Europa hat in seiner Geschichte immer wieder Vertreibungen erlebt. Vertreibungen finden immer noch statt. Die Ursachen sind unterschiedlichster Art, für die Betroffenen ist und war es ausnahmslos eine Leidensgeschichte mit gutem oder  schlechtem Ausgang.  Leugnung, Tabuisierung  oder Fälschung lösen weder die Leidensgeschichte und die damit verbundenen  Traumata noch eröffnen sie den Weg in eine friedliche und nachhaltige, rechtsstaatliche  und  gemeinsame Zukunft. Die Zeit der ethnischen oder religiösen Säuberung als Mittel der Konfliktlösung im globalen Geflecht der Nationen ist längst nicht vorbei, sondern wird unvermindert betrieben. Gerade deshalb ist die schonungslose Thematisierung exemplarischer Vertreibungen aus der Vergangenheit aber auch der Gegenwart nötig.

 

Das Office for Human Rights and Minority Affairs, Berlin  versucht mit einer eigenen Informationskampagne und Veröffentlichungen dieser Aufgabe zuzuarbeiten.

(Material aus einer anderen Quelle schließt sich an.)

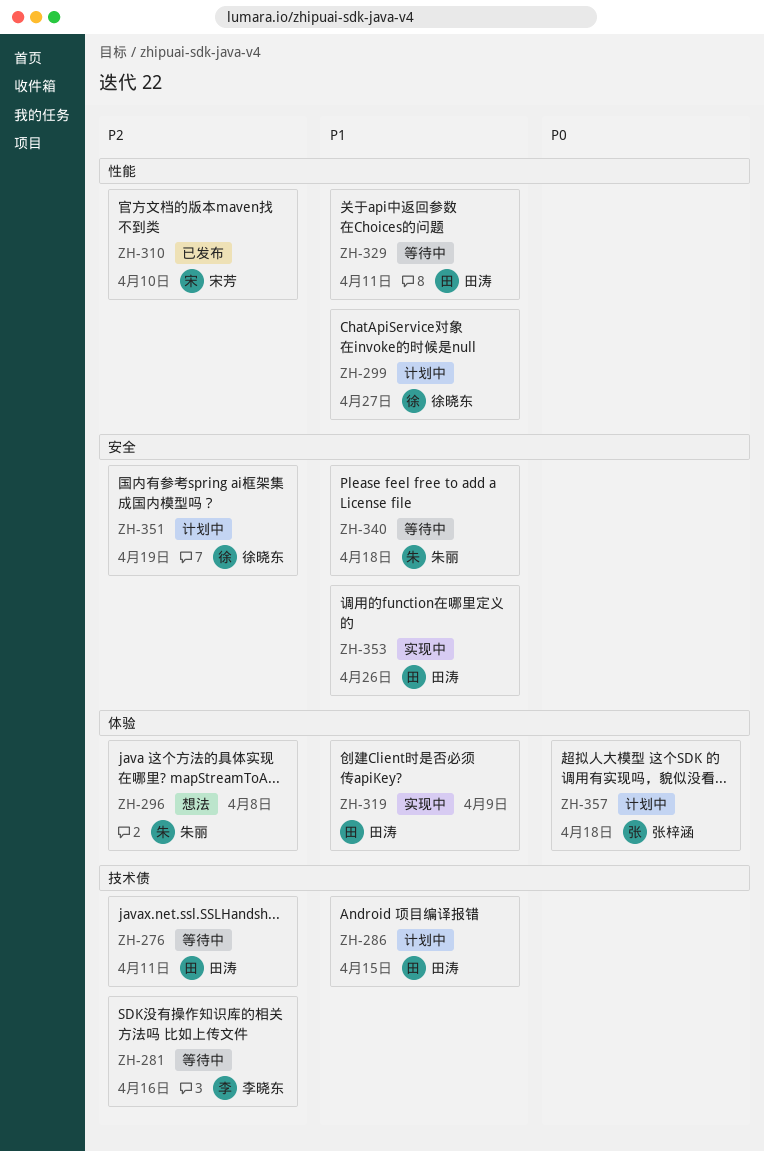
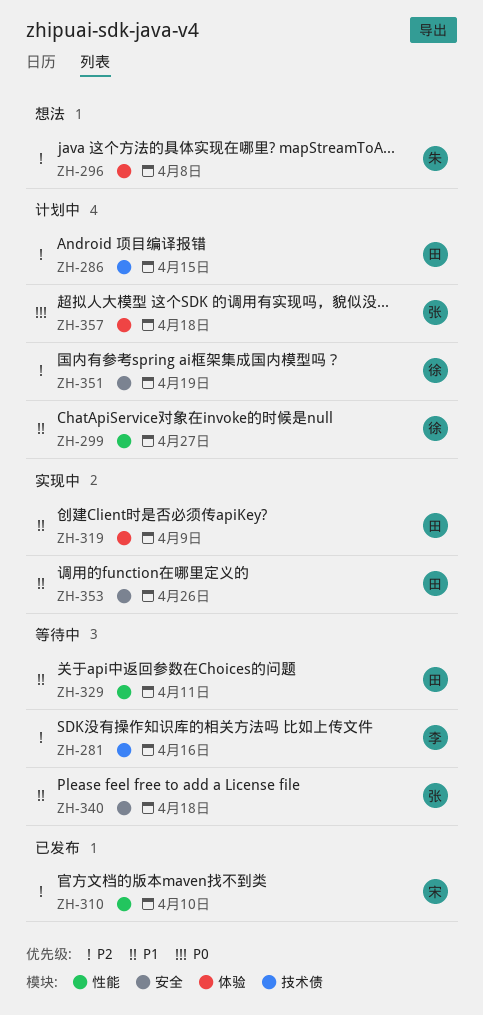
ZH-276: present -> none
ZH-286, priority: P1 -> P2
ZH-340, owner: 朱丽 -> 张梓涵

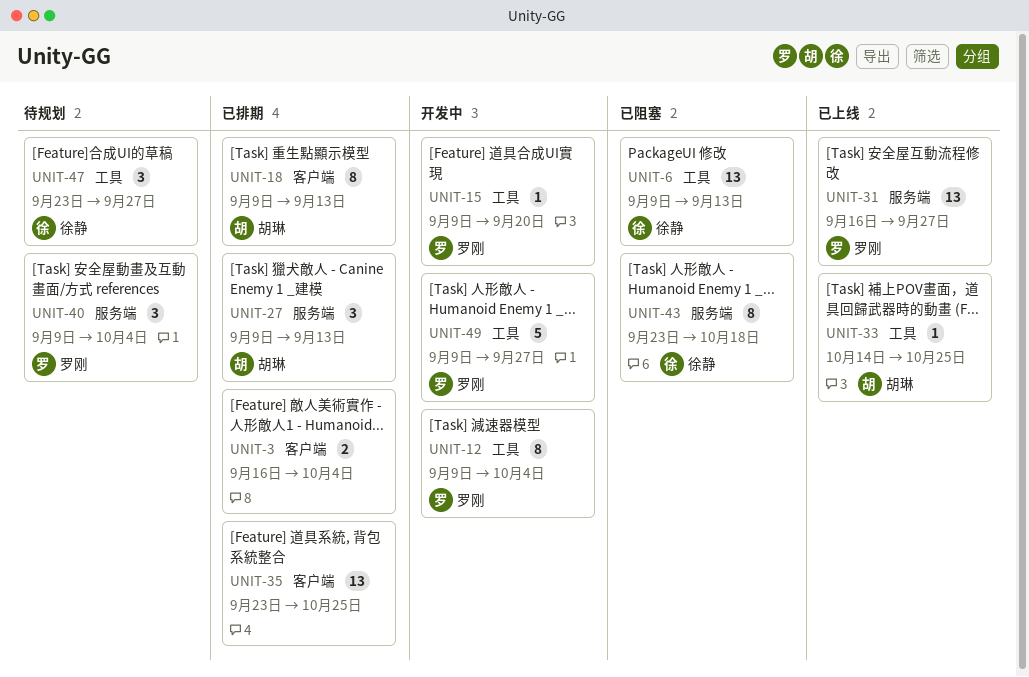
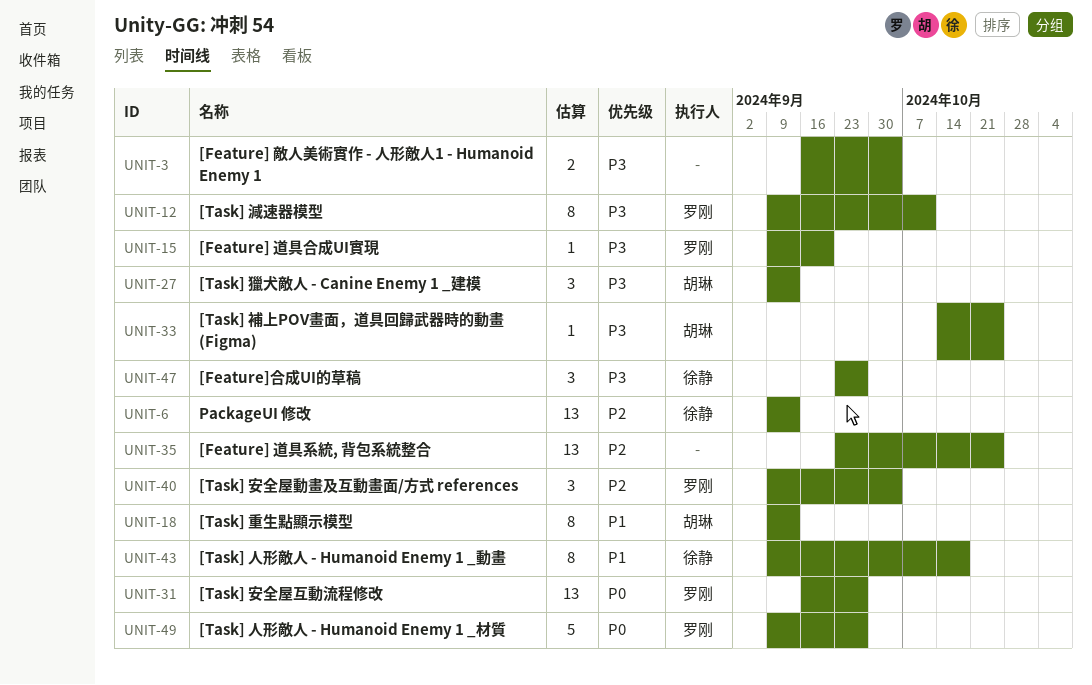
UNIT-12, due: Oct 4 -> Oct 11
UNIT-43, start: Sep 23 -> Sep 9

Als Beispiele sollen die Geschichten der ethnischen/religiösen Gruppen der Dersimer,  Kurden,  Exiliraner und irakischen Flüchtlinge dargestellt  werden. Diese spezielle Auswahl ist wichtig, weil Sie die Zukunft zwischen Europa und dem Nahen Osten nachhaltig bestimmt. Die Betroffenen werden ohne Unterlass vertrieben und Europa braucht die  Auflösung dieser  Leidenswege. Vielleicht kann aus der ehrlichen Aufarbeitung der geschichtlichen Hintergründe  der Lösung des Nahostkonfliktes, wie auch den vielschichtigen Probleme dieser Vertriebenen in ihrer neuen Heimat Europa zugearbeitet werden.

 

Der Kongress „ Wandel durch Erinnerung“ ergab hierfür  folgende allgemeine Ergebnisse und Arbeitsaufträge:

 

Ø      Nationale und internationale  Geschichtsschreibung  muss in gegenseitiger Achtung und Wahrung der gesellschaftlichen wie individuellen Würde  ehrlich und wahrhaftig sein

Ø      Therapeutische Bearbeitung psychischer Spätfolgen der transgenerationalen Weitergabe von Traumata zum Ziel individuellen und gruppenspezifischen  Identitätsfindung

Ø      Aufarbeitung durch Forschung und Dokumentation, Entwicklung einer nachhaltigen und institutionalisierter Erinnerungs- und Trauerkultur

Ø      Friedenstiftende Konzepte auf der Basis der Vergangenheitsbewältigung mit dem Ziel der Ächtung von Vertreibungen als Verletzungen gegen die Menschlichkeit.